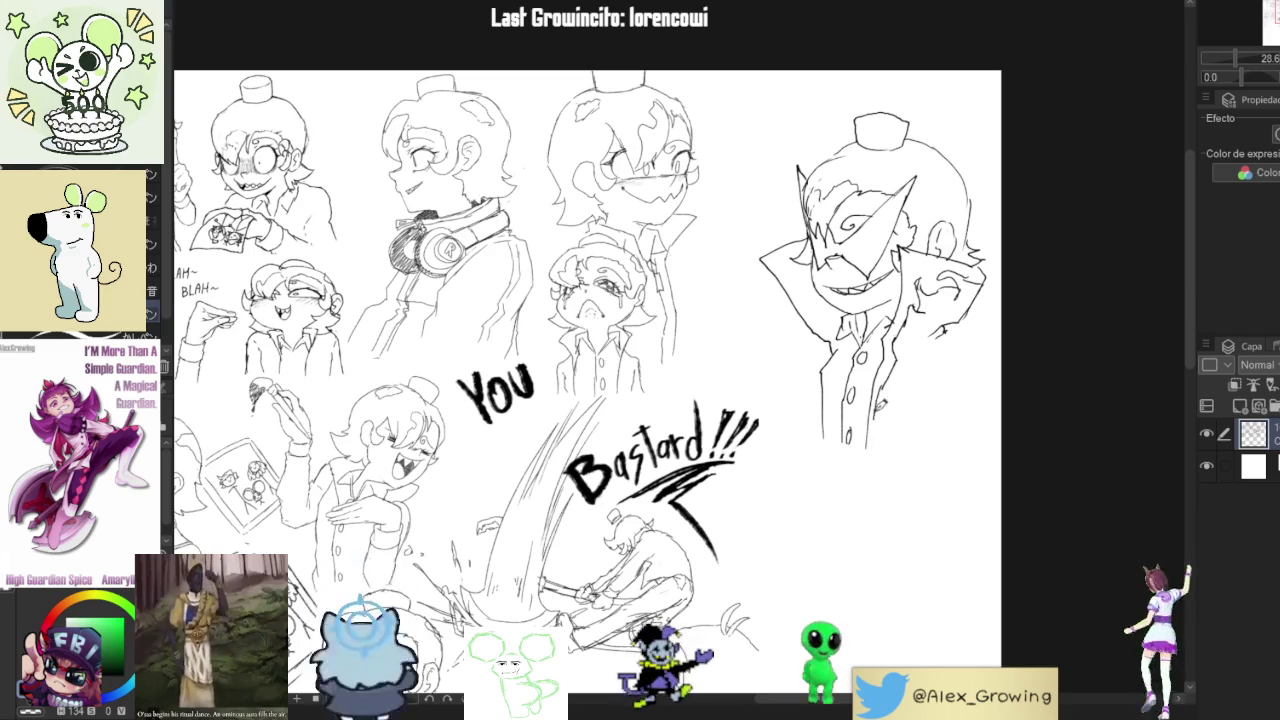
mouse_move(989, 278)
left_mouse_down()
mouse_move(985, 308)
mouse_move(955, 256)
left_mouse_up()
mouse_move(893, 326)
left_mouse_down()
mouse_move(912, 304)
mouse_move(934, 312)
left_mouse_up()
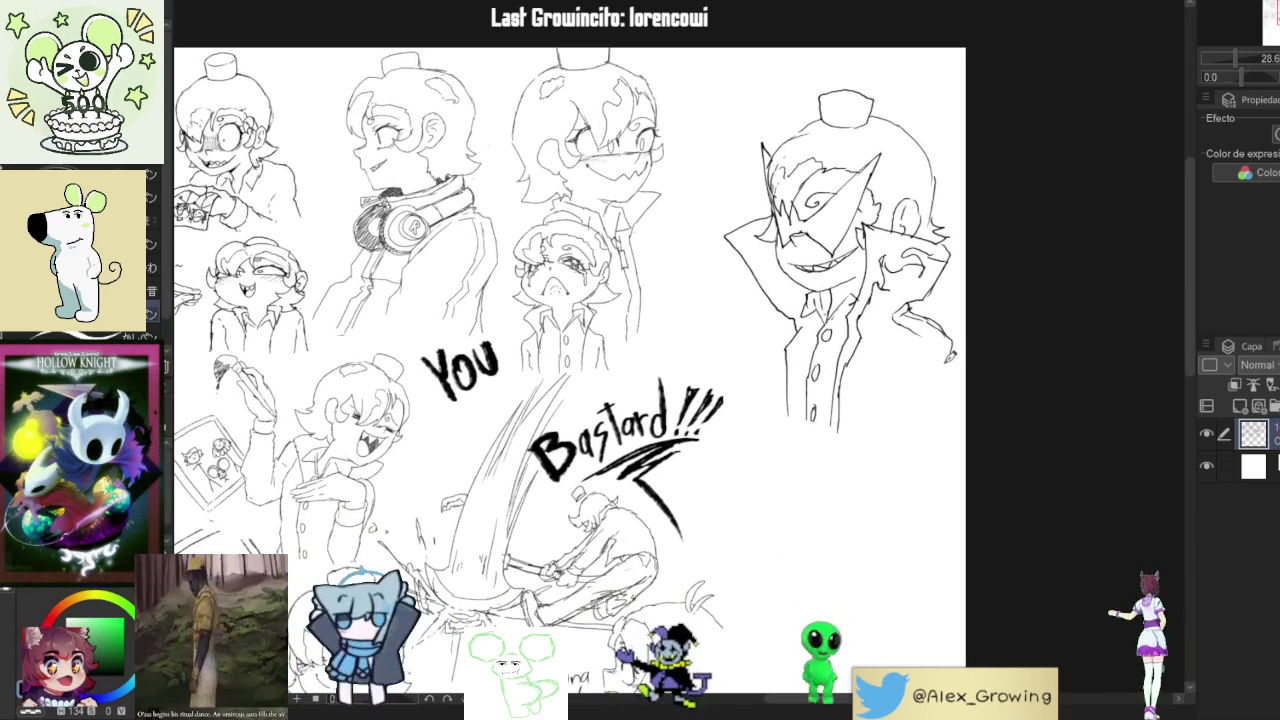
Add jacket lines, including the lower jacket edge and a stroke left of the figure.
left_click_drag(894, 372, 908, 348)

============================================================

Without including any picture, print every record exactly as written above.

**WRITTEN REPLY:**
mouse_move(989, 278)
left_mouse_down()
mouse_move(985, 308)
mouse_move(955, 256)
left_mouse_up()
mouse_move(893, 326)
left_mouse_down()
mouse_move(912, 304)
mouse_move(934, 312)
left_mouse_up()
Add jacket lines, including the lower jacket edge and a stroke left of the figure.
left_click_drag(894, 372, 908, 348)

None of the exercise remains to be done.